** RECORDS TO USE follows **

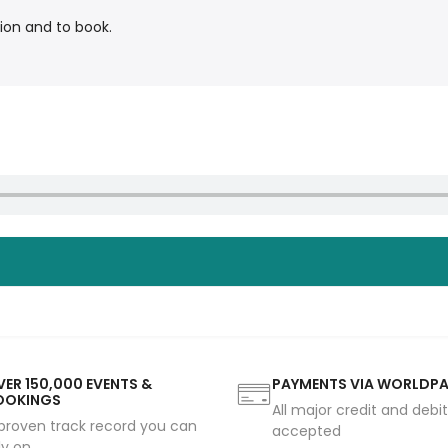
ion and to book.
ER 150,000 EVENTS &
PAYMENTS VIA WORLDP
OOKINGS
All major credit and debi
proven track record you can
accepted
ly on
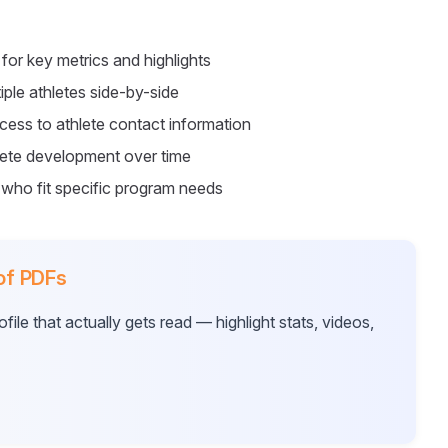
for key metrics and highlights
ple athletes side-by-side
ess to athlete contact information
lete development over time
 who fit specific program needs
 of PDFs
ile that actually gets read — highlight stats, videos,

** End of RECORDS TO USE **

- EXERCISE:
Present each line of the data above as a Markdown table with the columns Row and Line, numbering the rows and skipping any blank lines. Leave the pictures out of the answer.

- RESULT FOR THIS TASK:
| Row | Line |
|---|---|
| 1 | ion and to book. |
| 2 | ER 150,000 EVENTS & |
| 3 | PAYMENTS VIA WORLDP |
| 4 | OOKINGS |
| 5 | All major credit and debi |
| 6 | proven track record you can |
| 7 | accepted |
| 8 | ly on |
| 9 | for key metrics and highlights |
| 10 | ple athletes side-by-side |
| 11 | ess to athlete contact information |
| 12 | lete development over time |
| 13 |  who fit specific program needs |
| 14 |  of PDFs |
| 15 | ile that actually gets read — highlight stats, videos, |